For distribution, the Shim Database De-Compiler is compressed into zip files both with and without source code:
Source code is provided in a tree of subdirectories that I have extracted from my larger build tree. Notable subdirectories that contain source code are:
The COMMON subdirectory extracts from headers and library code that I have developed over very many years for all my programming. The root directory has a README.TXT file.
As is natural for a low-level Windows programmer—in my opinion, anyway—all the source code is written to be built with Microsoft’s compiler, linker and related tools, and with the headers and import libraries such as Microsoft supplies in the Software Development Kit (SDK). Try building it with something else if you want, but you’re on your own.
Perhaps less natural for what is, in operating-system terms, a very ordinary console application, all the makefiles are written to be built with the Windows Driver Kit (WDK) for Windows 7. This is the last that supports Windows XP and the last that is self-standing in the sense of having its own installation of Microsoft’s compiler, etc. It also has the merit of supplying an import library for MSVCRT.DLL that does not tie the built executables to a particular version of Visual Studio.
To build the executables, open one of the WDK’s build environments, change to the root directory of this source tree, and run the WDK’s BUILD utility. Try porting it to an Integrated Development Environment such as Visual Studio if you want. I would even be interested in your experience if what you get for your troubles is in any sense superior.
To have the SHIMDBDC.EXE binary and symbol files get collected into the tools\sdb\bin subdirectory, undefine the environment variable NO_BINPLACE before running BUILD. For details, refer to the PROJECT.MK file in the root directory of the source tree.

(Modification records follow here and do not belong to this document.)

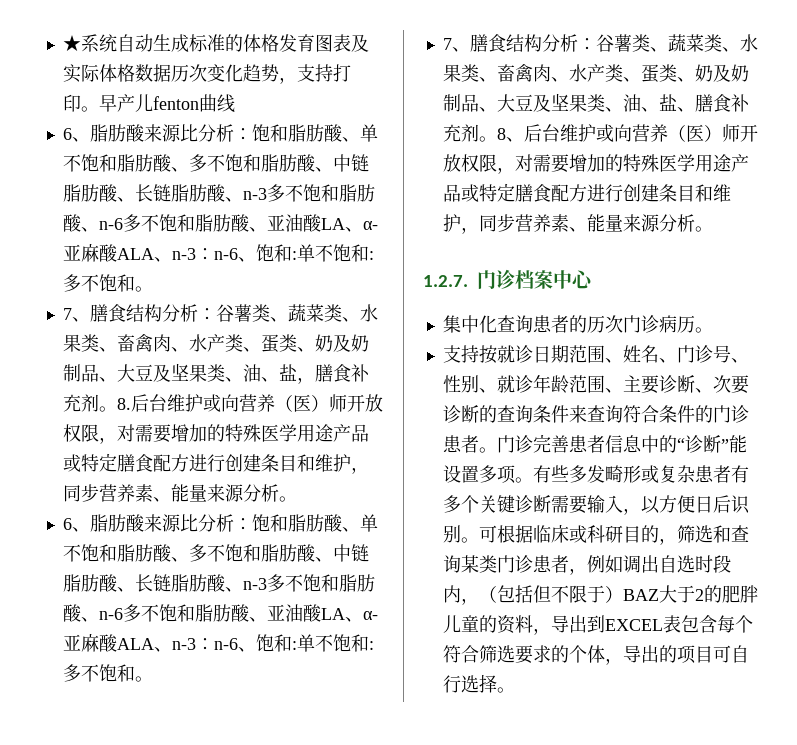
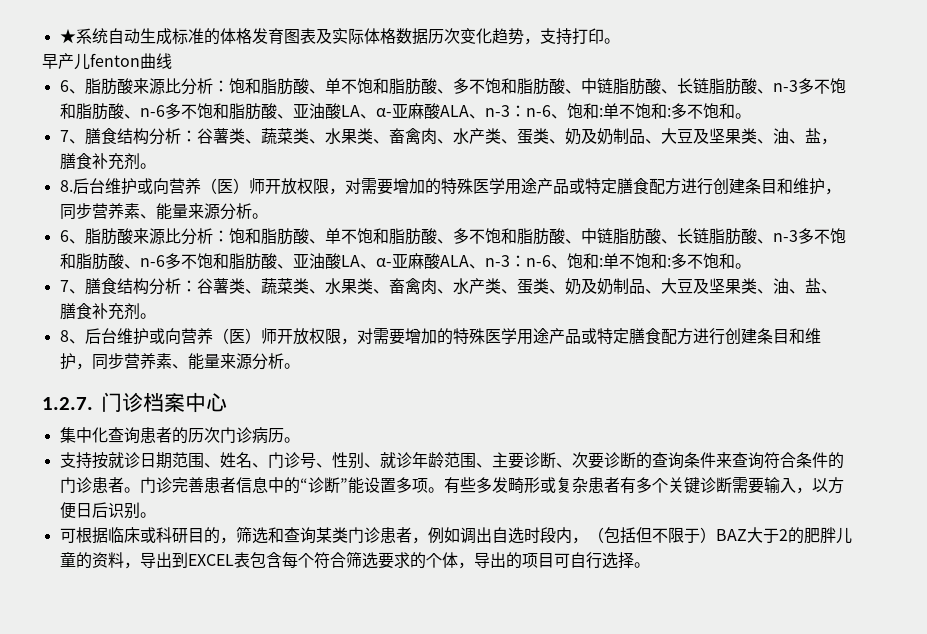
(99, 109) none -> (620, 41) //
(117, 409) none -> (156, 166) //
(497, 139) none -> (156, 316) //
(479, 540) none -> (156, 515) //

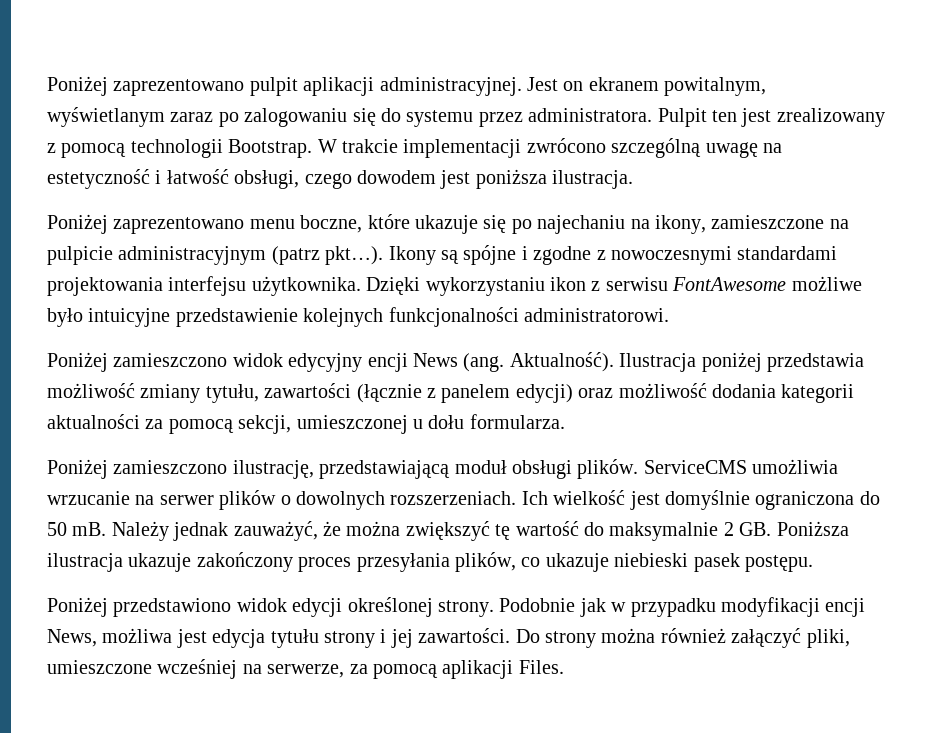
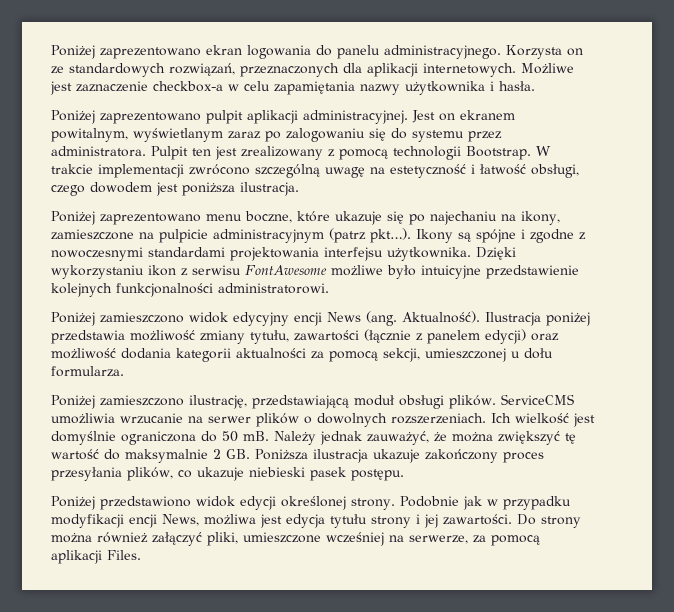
[47,76,245,96] Poniżej zaprezentowano -> [51,45,583,59] [51,63,574,77] [50,81,535,95] [51,110,201,124] Poniżej zaprezentowano ekran logowania do panelu administracyjnego. Korzysta on ze standardowych rozwiązań, przeznaczonych dla aplikacji internetowych. Możliwe jest zaznaczenie checkbox-a w celu zapamiętania nazwy użytkownika i hasła. // Poniżej zaprezentowano

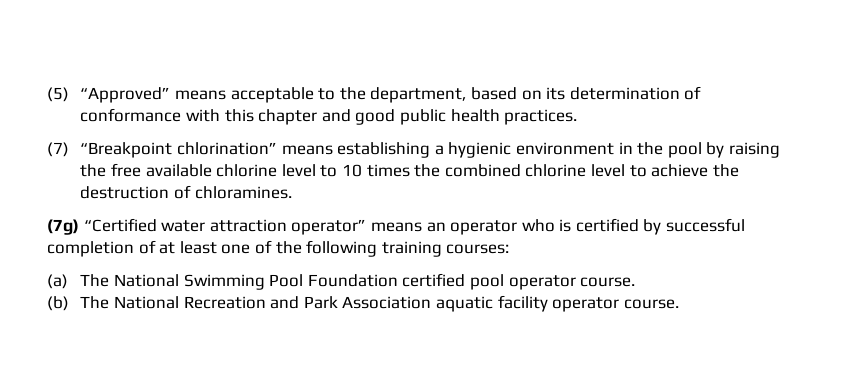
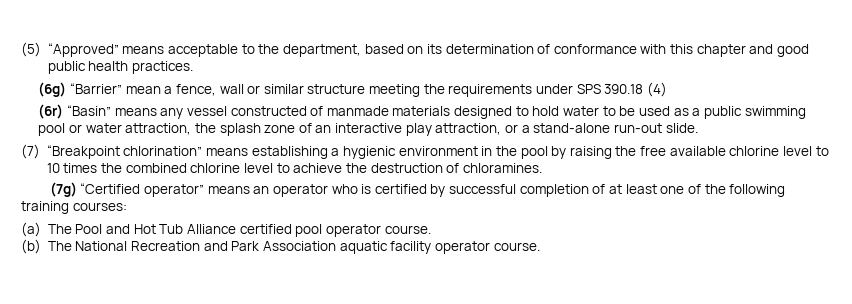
(578, 117) none -> [38,82,667,97] [38,104,806,119] [38,123,698,136] // (6g) “Barrier” mean a fence, wall or similar structure meeting the requirements under SPS 390.18 (4) // (6r) “Basin” means any vessel constructed of manmade materials designed to hold water to be used as a public swimming pool or water attraction, the splash zone of an interactive play attraction, or a stand-alone run-out slide.
[161,219,287,232] water attraction -> (141, 188) none
[114,274,398,290] National Swimming Pool Foundation -> [75,224,236,234] Pool and Hot Tub Alliance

An indirect merit of using the WDK comes from human preparation of makefiles. Among the many reasons that I have never seen Visual Studio as being worth my time to grapple with, even now that it explicitly supports driver programming, is that its automated generation of makefiles hides the build details not just to help the programmer but to frustrate the reviewer. Makefiles provide naturally for commenting, i.e., to describing what’s in the various source files and why they are built in any particular way. I strongly recommend that you start your reading with the SOURCES file—essentially a makefile inclusion—in each directory that contains source files.
Please note that tab characters in my source files are intended to expand to multiples of eight. This is the traditional handling and was long the standard until someone at Microsoft decided that Visual Studio’s text editor would better expand tabs to multiples of four by default. Traditional handling means that if you’re short of a text editor you can type these source files at the Command Prompt or just print them and they’ll look “right”. If, however, your preferred text editor defaults to expanding tabs any other way, then please adjust its settings before reading my code—else don’t curse me as having no sense of lining things up.